__PROBLEM TO SOLVE__
Transcribe every line of text in the listing below word for word, leaving out the pictures.

__SOURCE DATA__
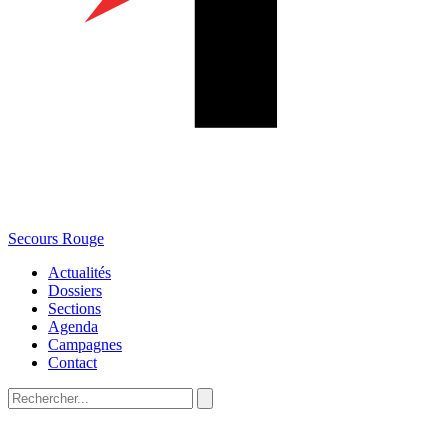
Secours Rouge
Actualités
Dossiers
Sections
Agenda
Campagnes
Contact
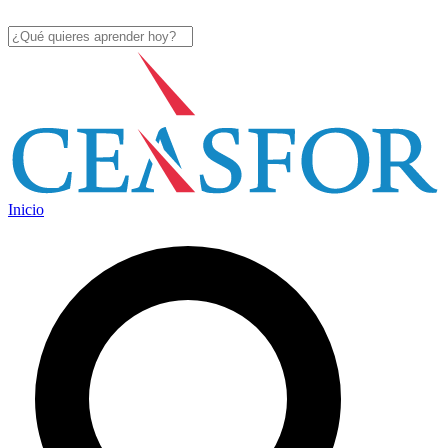
Inicio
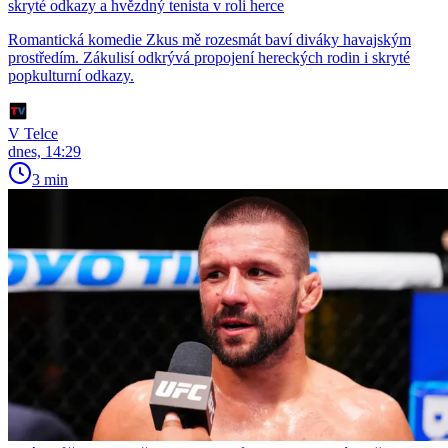
skryté odkazy a hvězdný tenista v roli herce
Romantická komedie Zkus mě rozesmát baví diváky havajským
prostředím. Zákulisí odkrývá propojení hereckých rodin i skryté
popkulturní odkazy.
V Telce
dnes, 14:29
3 min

__WRITTEN SOLUTION__
Secours Rouge
Actualités
Dossiers
Sections
Agenda
Campagnes
Contact
Inicio
skryté odkazy a hvězdný tenista v roli herce
Romantická komedie Zkus mě rozesmát baví diváky havajským
prostředím. Zákulisí odkrývá propojení hereckých rodin i skryté
popkulturní odkazy.
V Telce
dnes, 14:29
3 min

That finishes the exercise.